Hate that she had similar situation as I did. 5 yrs ,7 neurologists, 2 muscle biopsies while getting worse being told is anxiety with some untreatable NMD Several years living with anxiety that no one was listening to symptoms or did ice pack test as I had done.Went from working nurse, biking, writing and editing novel, working on old house, being involved in community to weak, falling, brainfogged, cane dependent, short of breath, stress incontinent , hopeless. I pressed to try mestinon which worked,got off oxygen, can walk further, think clearer but...They still don't want to give a diagnosis.
That's the problem with the amERRORican healthcare system. They don't want to be doctors. Doctors job is to diagnose and treat but they don't. They want to get paid because they went to school instead of doing their job.
Hi l have swollen lymph nodes about 15-20. Went for a ultrasound scan also they want me to have a biopsy I'm scared The ultrasound was done 2days ago, going to my GP to get a biopsy and speak to them. Had a lot of blood test and thing have come back normal. They believe it just inflamed not anything serious, having another ultrasound on the 10th of this month. To see if anything have changed. My symptoms are heart palpitations, fatigue, headaches, pain on my left side and itchiness. Did people have these symptoms
@@bgminewz3806 it’s not anxiety had a biopsy on my left arm and I’m still not well been six months waiting for results still have swollen lymph. Other issues as well.

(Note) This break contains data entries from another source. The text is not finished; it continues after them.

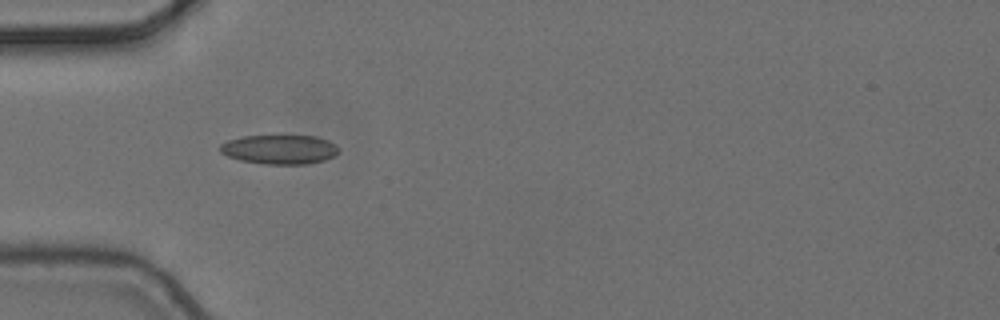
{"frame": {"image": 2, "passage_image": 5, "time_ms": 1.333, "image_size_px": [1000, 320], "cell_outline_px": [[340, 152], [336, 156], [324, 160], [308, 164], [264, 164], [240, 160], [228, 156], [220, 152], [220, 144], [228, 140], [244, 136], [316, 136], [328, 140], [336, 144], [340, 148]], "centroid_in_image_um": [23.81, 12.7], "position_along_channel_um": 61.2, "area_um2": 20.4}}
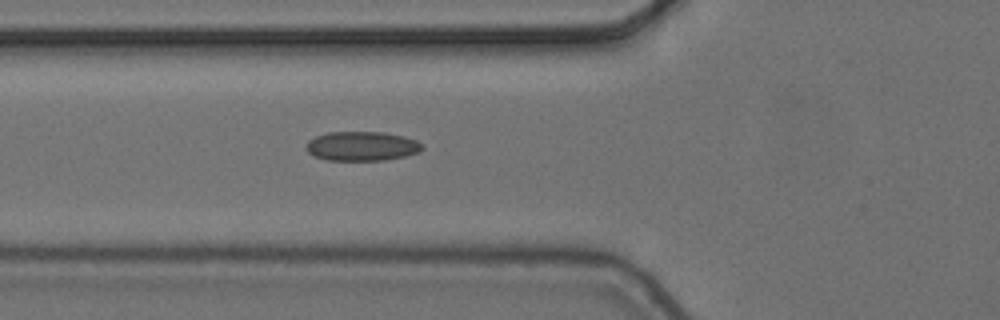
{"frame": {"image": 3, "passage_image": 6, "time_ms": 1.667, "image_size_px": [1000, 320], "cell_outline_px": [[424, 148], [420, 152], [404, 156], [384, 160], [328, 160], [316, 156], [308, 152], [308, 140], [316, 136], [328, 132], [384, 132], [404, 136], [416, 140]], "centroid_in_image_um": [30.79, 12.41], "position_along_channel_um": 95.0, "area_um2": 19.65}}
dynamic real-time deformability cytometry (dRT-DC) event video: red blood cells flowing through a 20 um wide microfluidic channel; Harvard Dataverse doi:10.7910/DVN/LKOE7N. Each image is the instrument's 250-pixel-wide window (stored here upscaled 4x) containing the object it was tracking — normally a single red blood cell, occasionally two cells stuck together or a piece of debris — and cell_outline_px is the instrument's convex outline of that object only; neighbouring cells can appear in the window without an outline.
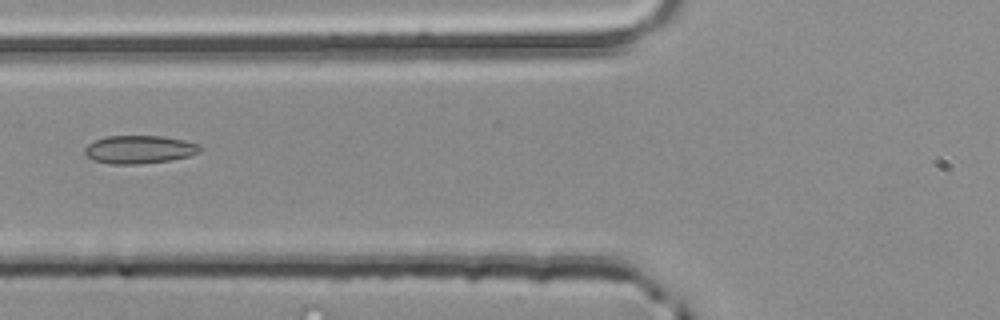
{"species": "common noctule bat (a hibernating species)", "species_latin": "Nyctalus noctula", "temperature_condition": "room temperature", "stored_images_in_passage": 2, "camera_frame_rate_fps": 3000, "um_per_image_px": 0.085, "animal": {"sex": "male", "body_mass_g": 20.4}, "frame": {"image": 1, "passage_image": 2, "time_ms": 0.333, "image_size_px": [1000, 320], "cell_outline_px": [[204, 148], [200, 152], [188, 156], [172, 160], [140, 164], [108, 164], [92, 160], [84, 152], [84, 148], [88, 144], [96, 140], [108, 136], [160, 136], [184, 140], [200, 144]], "centroid_in_image_um": [11.87, 12.71], "position_along_channel_um": 113.9, "area_um2": 19.02}}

I am a guinea pig right now. A person that will die on chemo, so I have no choice but to do all natural. Sor far I made it three years. But the no chemo guilt is hard, even though I am sure it was killing me.
One year into the pandemic... so your ailment and diagnosis came right after you got the COVID vaccine, right? Do you ever wonder if they're connected? They're probably not, but I would be wondering, I think... I am sorry you are going through this and hope you heal.